Une salle de la fac de droit de Nancy devait être mis à disposition de l’association Spoutnik . «Or, le doyen nous a refusé d’accéder à une salle. Le directeur a invoqué des motifs de sécurité et nous aurions dû, selon lui, accompagner cet événement de « mesures particulières de sécurité »» s’indigne le président de l’association qui estime qu’il a été informé trop tard pour pouvoir organiser la manifestation.
Selon Kévin Galet, dans le cadre de la Semaine des Visibilités LGBTI et Queer ces ateliers se sont bien déroulés à l’IUT Nancy-Charlemagne, sur le campus de Lettres et Sciences Humaines et en faculté des Sciences et Technologies, toutes composantes de l’Université de Lorraine.
L’association dénonce la «complaisance» du doyen de la faculté de droit avec l’UNI-MET (syndicat étudiant classé à droite) et qui avait appelé à marcher aux côtés de Frigide Barjot et de La Manif Pour Tous. «Le directeur a ainsi permis à Claude Guéant d’intervenir librement dans un amphithéâtre de la fac de droit le 23 septembre 2015, il a même autorisé le 4 novembre 2015 le député Hervé Mariton (chef de l’opposition parlementaire au « mariage pour tous ») à y tenir un meeting politique de droite dans le cadre des primaires de l’ex-UMP» s’indigne Spoutnik. «Le doyen de la fac de droit laisse le champ libre à la droite homophobe mais il réprime sans vergogne notre association dans ses buts de visibilités, comme il réprime par ailleurs d’autres groupements étudiants progressistes» s’agace l’association dans un communiqué incendiaire.

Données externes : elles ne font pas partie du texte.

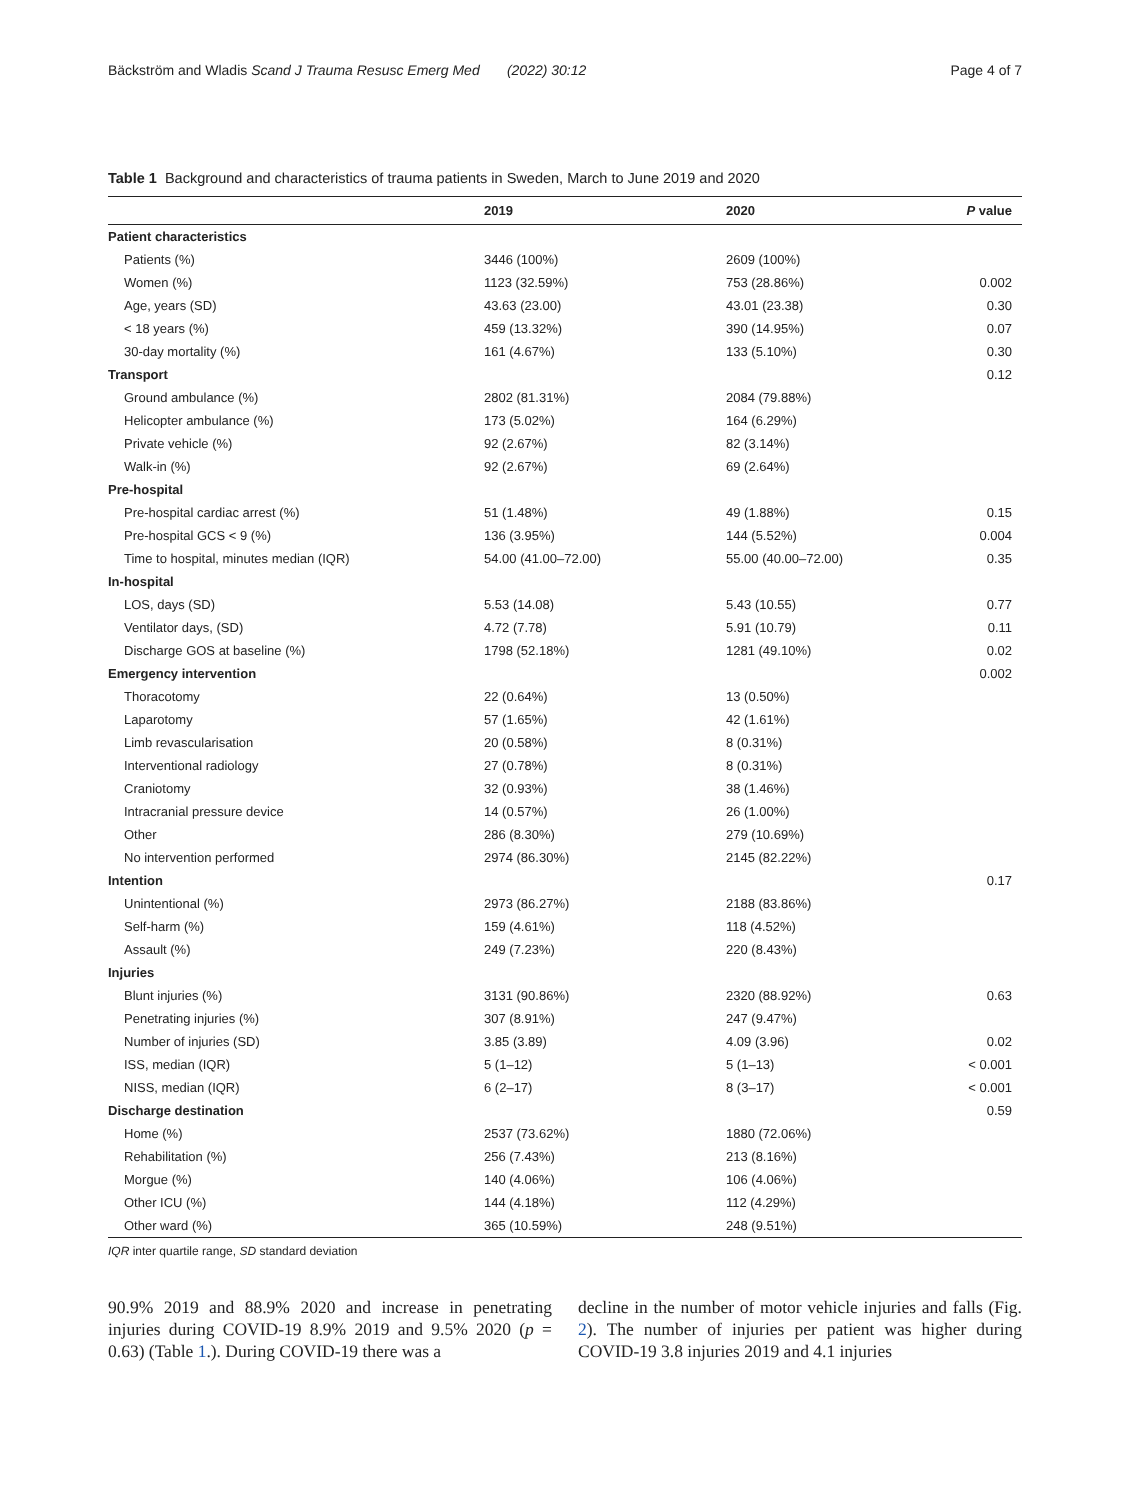Bäckström and Wladis Scand J Trauma Resusc Emerg Med (2022) 30:12 Page 4 of 7
Table 1 Background and characteristics of trauma patients in Sweden, March to June 2019 and 2020
| | 2019 | 2020 | P value |
| --- | --- | --- | --- |
| Patient characteristics | | | |
| Patients (%) | 3446 (100%) | 2609 (100%) | |
| Women (%) | 1123 (32.59%) | 753 (28.86%) | 0.002 |
| Age, years (SD) | 43.63 (23.00) | 43.01 (23.38) | 0.30 |
| < 18 years (%) | 459 (13.32%) | 390 (14.95%) | 0.07 |
| 30-day mortality (%) | 161 (4.67%) | 133 (5.10%) | 0.30 |
| Transport | | | 0.12 |
| Ground ambulance (%) | 2802 (81.31%) | 2084 (79.88%) | |
| Helicopter ambulance (%) | 173 (5.02%) | 164 (6.29%) | |
| Private vehicle (%) | 92 (2.67%) | 82 (3.14%) | |
| Walk-in (%) | 92 (2.67%) | 69 (2.64%) | |
| Pre-hospital | | | |
| Pre-hospital cardiac arrest (%) | 51 (1.48%) | 49 (1.88%) | 0.15 |
| Pre-hospital GCS < 9 (%) | 136 (3.95%) | 144 (5.52%) | 0.004 |
| Time to hospital, minutes median (IQR) | 54.00 (41.00–72.00) | 55.00 (40.00–72.00) | 0.35 |
| In-hospital | | | |
| LOS, days (SD) | 5.53 (14.08) | 5.43 (10.55) | 0.77 |
| Ventilator days, (SD) | 4.72 (7.78) | 5.91 (10.79) | 0.11 |
| Discharge GOS at baseline (%) | 1798 (52.18%) | 1281 (49.10%) | 0.02 |
| Emergency intervention | | | 0.002 |
| Thoracotomy | 22 (0.64%) | 13 (0.50%) | |
| Laparotomy | 57 (1.65%) | 42 (1.61%) | |
| Limb revascularisation | 20 (0.58%) | 8 (0.31%) | |
| Interventional radiology | 27 (0.78%) | 8 (0.31%) | |
| Craniotomy | 32 (0.93%) | 38 (1.46%) | |
| Intracranial pressure device | 14 (0.57%) | 26 (1.00%) | |
| Other | 286 (8.30%) | 279 (10.69%) | |
| No intervention performed | 2974 (86.30%) | 2145 (82.22%) | |
| Intention | | | 0.17 |
| Unintentional (%) | 2973 (86.27%) | 2188 (83.86%) | |
| Self-harm (%) | 159 (4.61%) | 118 (4.52%) | |
| Assault (%) | 249 (7.23%) | 220 (8.43%) | |
| Injuries | | | |
| Blunt injuries (%) | 3131 (90.86%) | 2320 (88.92%) | 0.63 |
| Penetrating injuries (%) | 307 (8.91%) | 247 (9.47%) | |
| Number of injuries (SD) | 3.85 (3.89) | 4.09 (3.96) | 0.02 |
| ISS, median (IQR) | 5 (1–12) | 5 (1–13) | < 0.001 |
| NISS, median (IQR) | 6 (2–17) | 8 (3–17) | < 0.001 |
| Discharge destination | | | 0.59 |
| Home (%) | 2537 (73.62%) | 1880 (72.06%) | |
| Rehabilitation (%) | 256 (7.43%) | 213 (8.16%) | |
| Morgue (%) | 140 (4.06%) | 106 (4.06%) | |
| Other ICU (%) | 144 (4.18%) | 112 (4.29%) | |
| Other ward (%) | 365 (10.59%) | 248 (9.51%) | |
IQR inter quartile range, SD standard deviation
90.9% 2019 and 88.9% 2020 and increase in penetrating injuries during COVID-19 8.9% 2019 and 9.5% 2020 (p = 0.63) (Table 1.). During COVID-19 there was a
decline in the number of motor vehicle injuries and falls (Fig. 2). The number of injuries per patient was higher during COVID-19 3.8 injuries 2019 and 4.1 injuries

– Bataille autour de la sécurité –
Le doyen de la fac de droit assure de son côté que le refus d’organiser cet événement est bien lié à la sécurité. Ne pouvant pas faire face à toutes les sollicitations, il assure que la fac de droit ne peut pas recevoir tous les événements «comme un loueur de salle».
Accusé ouvertement d’homophobie, Fabrice Gartner répond qu’il a récemment reçu Xavier Bettel en février dernier, Premier ministre du Luxembourg et ouvertement homosexuel. A cause «des contraintes liées à l’état d’urgence», il ne pouvait pas être en mesure d’une «bonne tenue de l’événement» assure-t-il. Ouvrant la porte à la tenue de l’événement «sans difficultés» mais avec «de bonnes conditions de sécurité».